Exercise instructions: Return the records from the line with "2 at (66, 201): 2 -> 7" up to and including the line with "троек: троек -> славе" as a JSON list of strings, one string per line, with blank lines and pictures left out.

Material to process:
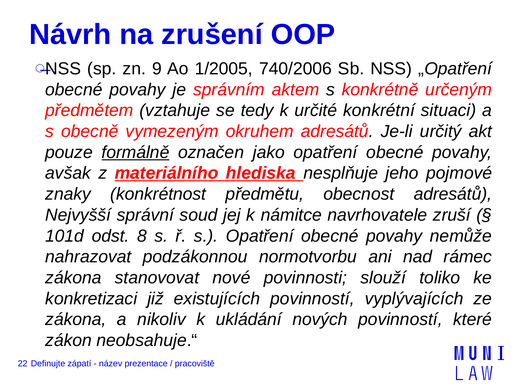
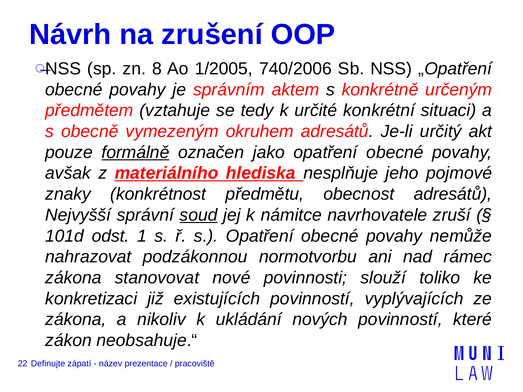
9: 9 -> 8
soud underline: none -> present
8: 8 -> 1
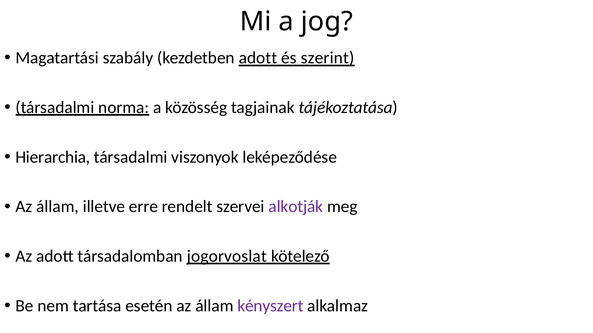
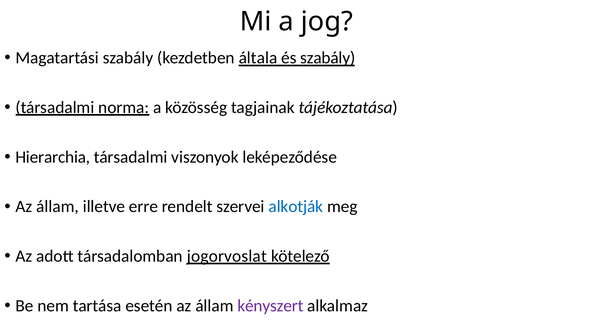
==
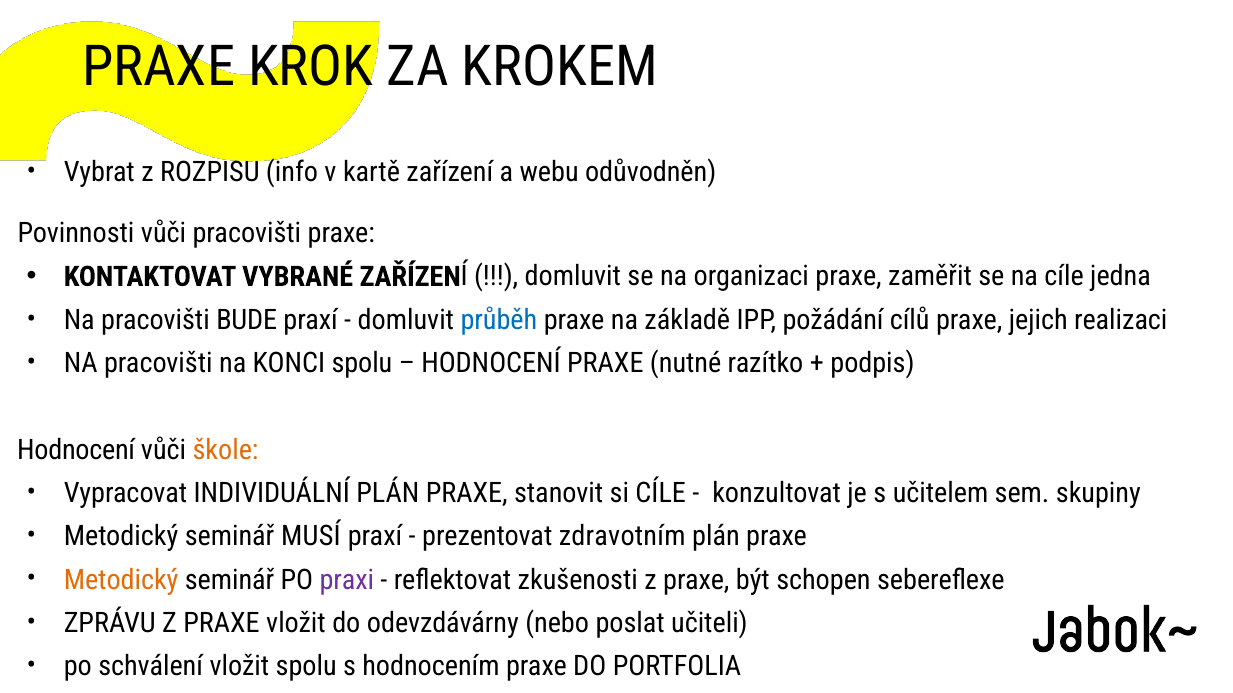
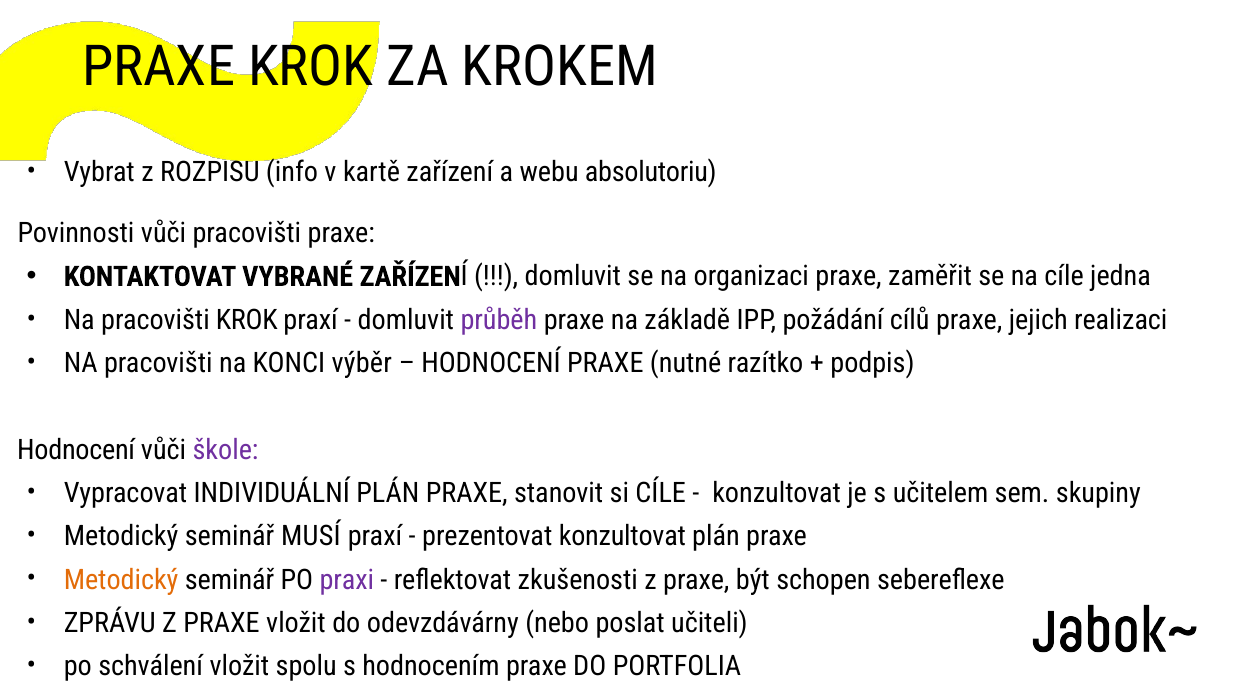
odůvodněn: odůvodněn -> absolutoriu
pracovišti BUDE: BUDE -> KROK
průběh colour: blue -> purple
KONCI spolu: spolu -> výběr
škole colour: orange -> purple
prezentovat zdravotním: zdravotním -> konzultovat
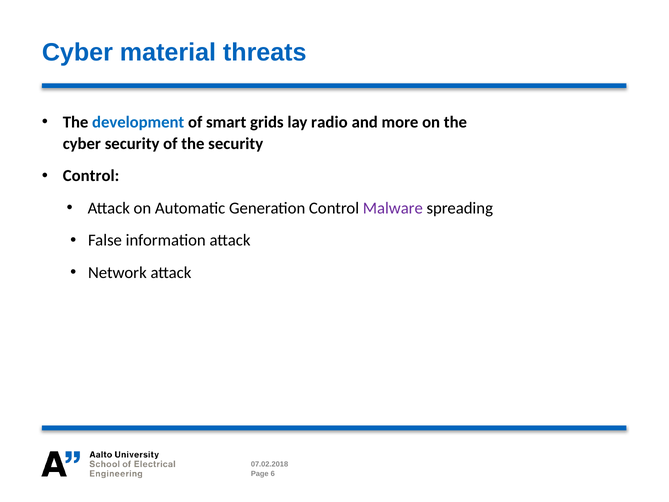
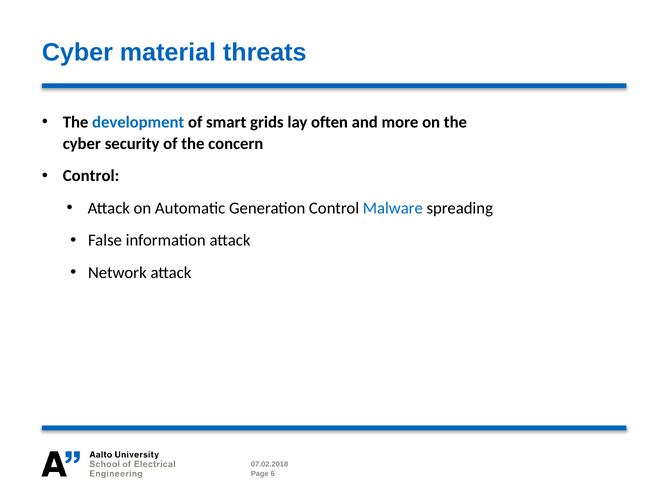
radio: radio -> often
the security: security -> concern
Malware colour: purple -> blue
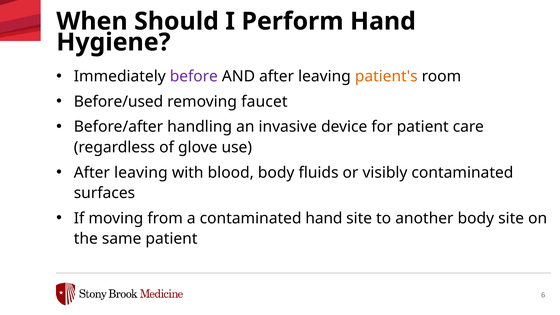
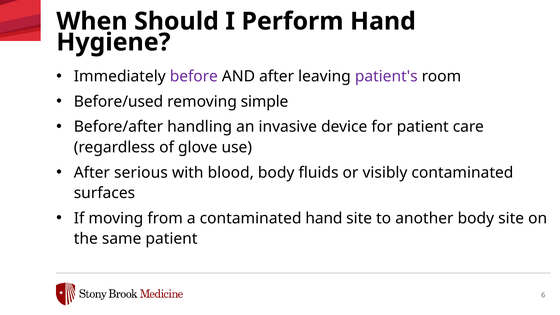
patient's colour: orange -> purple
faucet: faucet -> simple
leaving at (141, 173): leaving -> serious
* * *
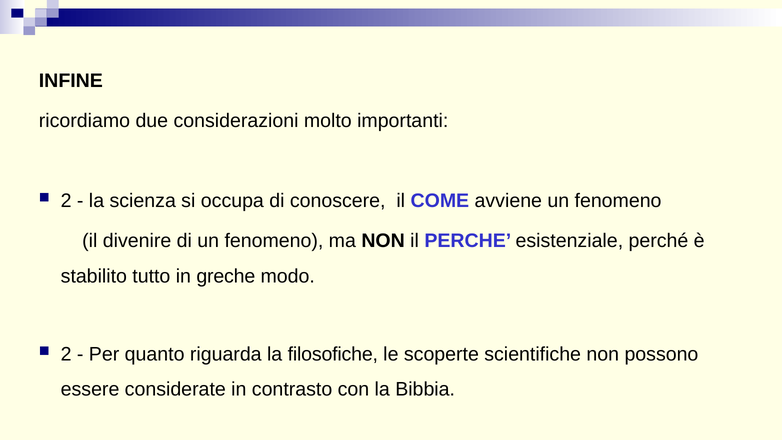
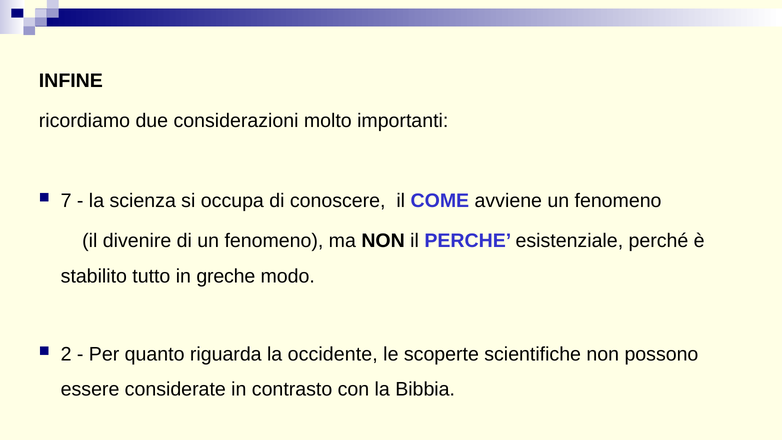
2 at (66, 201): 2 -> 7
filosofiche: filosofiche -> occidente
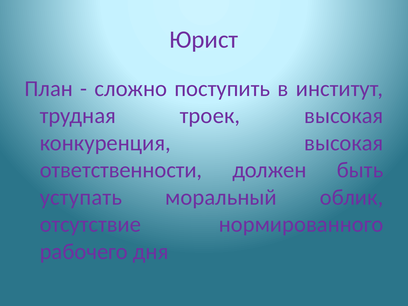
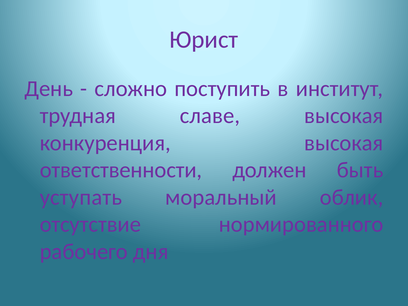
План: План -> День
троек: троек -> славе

Full response:
[
  "2 at (66, 201): 2 -> 7",
  "filosofiche: filosofiche -> occidente",
  "План: План -> День",
  "троек: троек -> славе"
]